* WORK ORDER *
The listing below contains a span that opens with the line containing "thumb tip: (337, 258)" and closes with the line containing "thumb ip: (432, 309)". Return that span exactly.

********************

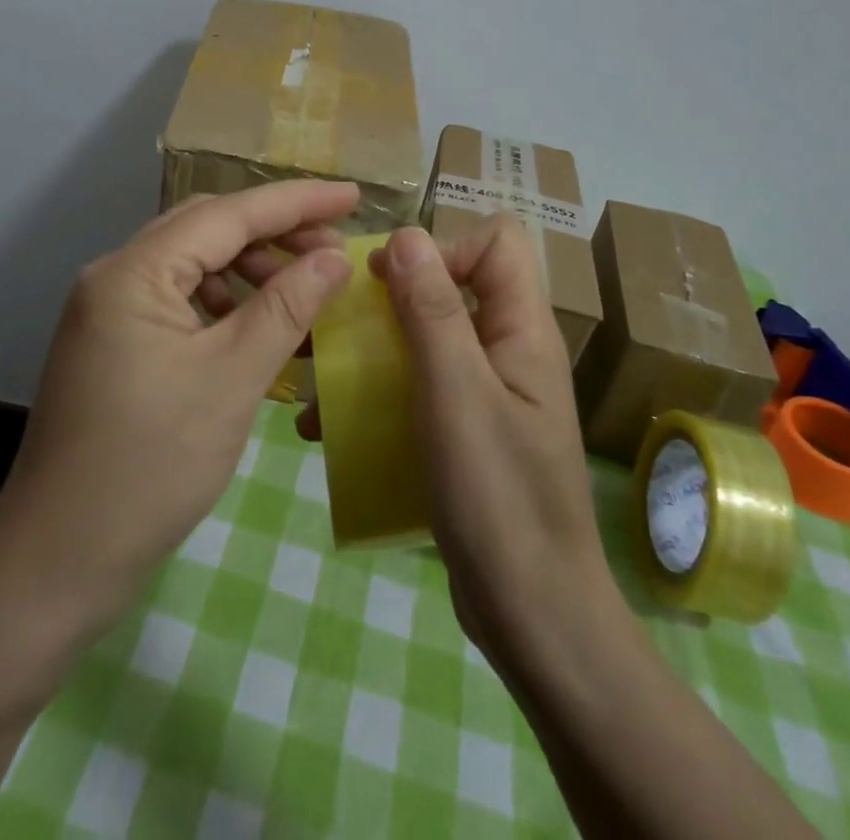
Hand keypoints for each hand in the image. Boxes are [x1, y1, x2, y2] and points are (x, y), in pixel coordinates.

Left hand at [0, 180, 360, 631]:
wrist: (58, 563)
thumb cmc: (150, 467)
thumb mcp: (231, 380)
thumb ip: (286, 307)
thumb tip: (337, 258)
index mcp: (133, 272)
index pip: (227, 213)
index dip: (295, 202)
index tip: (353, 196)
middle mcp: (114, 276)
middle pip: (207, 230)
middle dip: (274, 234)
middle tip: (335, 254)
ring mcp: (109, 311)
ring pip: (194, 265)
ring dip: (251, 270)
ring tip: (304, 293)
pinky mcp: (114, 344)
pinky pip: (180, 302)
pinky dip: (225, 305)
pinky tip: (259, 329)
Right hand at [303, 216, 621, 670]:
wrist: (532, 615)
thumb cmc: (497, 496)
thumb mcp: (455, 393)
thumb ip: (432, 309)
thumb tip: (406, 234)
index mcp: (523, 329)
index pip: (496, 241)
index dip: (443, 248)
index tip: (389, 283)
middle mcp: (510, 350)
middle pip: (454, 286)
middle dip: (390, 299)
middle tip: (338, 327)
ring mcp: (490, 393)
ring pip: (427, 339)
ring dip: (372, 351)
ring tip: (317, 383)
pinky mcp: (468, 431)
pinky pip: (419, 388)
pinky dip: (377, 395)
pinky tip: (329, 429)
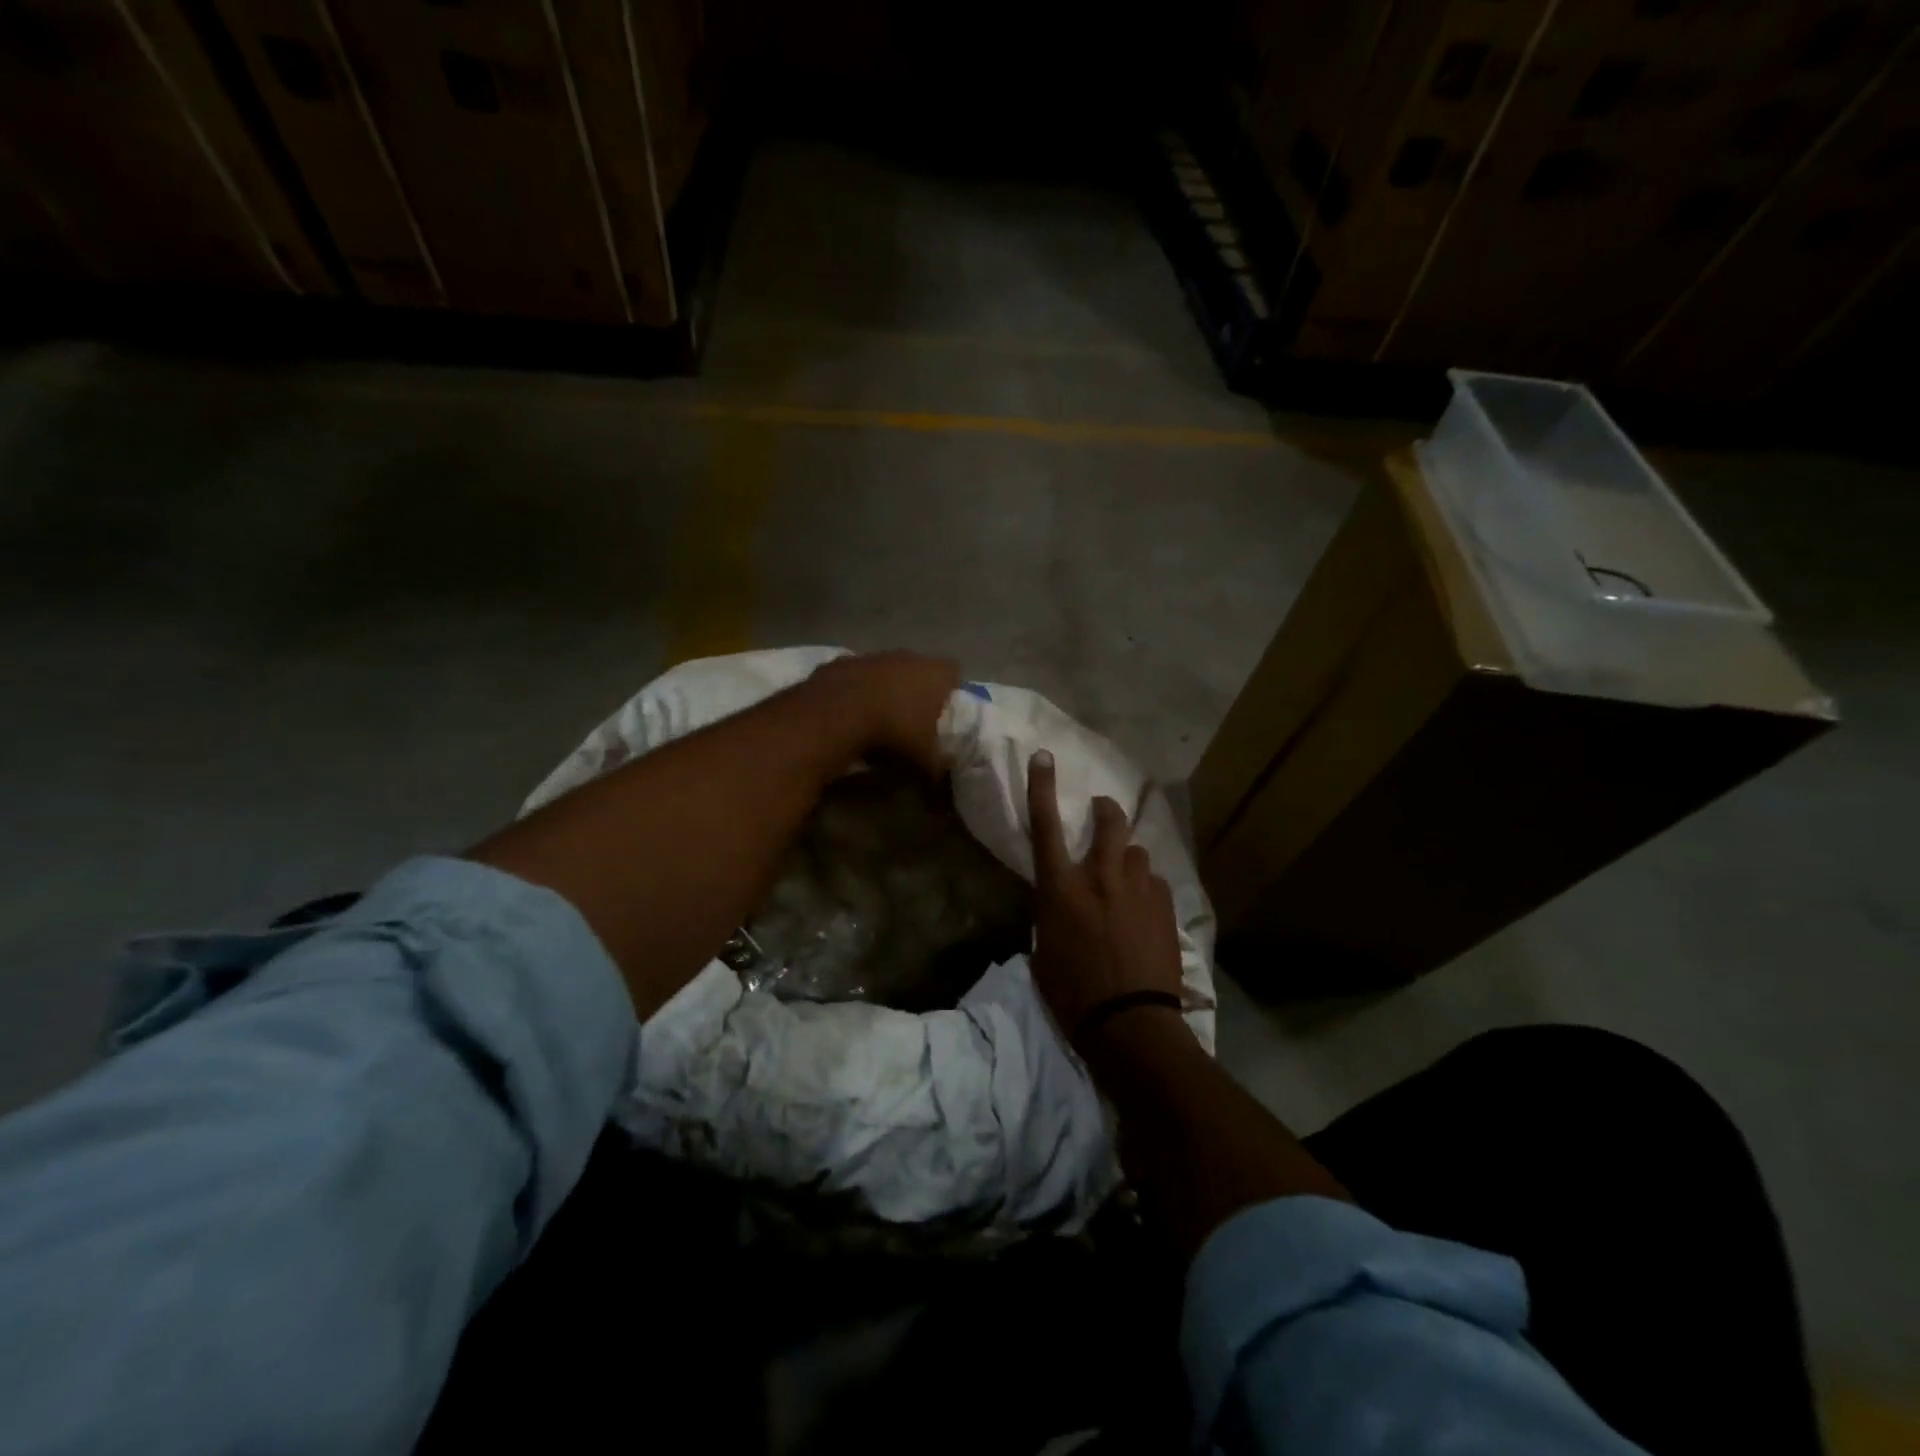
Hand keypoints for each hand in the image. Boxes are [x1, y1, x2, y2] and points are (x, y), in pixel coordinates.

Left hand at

********************

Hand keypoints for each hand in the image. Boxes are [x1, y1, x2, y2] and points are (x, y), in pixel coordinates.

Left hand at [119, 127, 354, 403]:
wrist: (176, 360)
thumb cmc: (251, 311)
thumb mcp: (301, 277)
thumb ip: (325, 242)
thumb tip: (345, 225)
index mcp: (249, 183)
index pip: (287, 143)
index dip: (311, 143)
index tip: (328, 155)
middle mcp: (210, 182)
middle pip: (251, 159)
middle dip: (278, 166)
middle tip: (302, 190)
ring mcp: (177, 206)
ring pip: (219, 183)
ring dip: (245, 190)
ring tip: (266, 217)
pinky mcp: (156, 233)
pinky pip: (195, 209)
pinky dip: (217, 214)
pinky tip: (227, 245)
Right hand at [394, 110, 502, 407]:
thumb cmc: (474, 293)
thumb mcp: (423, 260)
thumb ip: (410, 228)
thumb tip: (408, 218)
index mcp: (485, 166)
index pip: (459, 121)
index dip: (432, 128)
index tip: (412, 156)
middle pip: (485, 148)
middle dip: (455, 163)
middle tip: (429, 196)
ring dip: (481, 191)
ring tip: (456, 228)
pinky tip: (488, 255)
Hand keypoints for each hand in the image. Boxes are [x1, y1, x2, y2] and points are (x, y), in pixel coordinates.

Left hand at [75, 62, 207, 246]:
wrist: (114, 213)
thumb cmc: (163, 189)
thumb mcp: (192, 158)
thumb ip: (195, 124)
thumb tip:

********************

* SOLUTION FOR THIS PROBLEM *
thumb tip: (337, 258)
index mcp: (133, 272)
index pip: (227, 213)
index dip: (295, 202)
index tip: (353, 196)
middle mcp: (114, 276)
middle pip: (207, 230)
middle dip: (274, 234)
middle tip: (335, 254)
ring mcp: (109, 311)
ring pip: (194, 265)
ring dip: (251, 270)
ring tip: (304, 293)
pinky mcp: (114, 344)
pinky pip: (180, 302)
pinky dip: (225, 305)
pinky tip: (259, 329)
Right hand at [303, 216, 621, 670]:
wrist: (532, 615)
thumb cmc: (497, 496)
thumb mcp: (455, 393)
thumb ip: (432, 309)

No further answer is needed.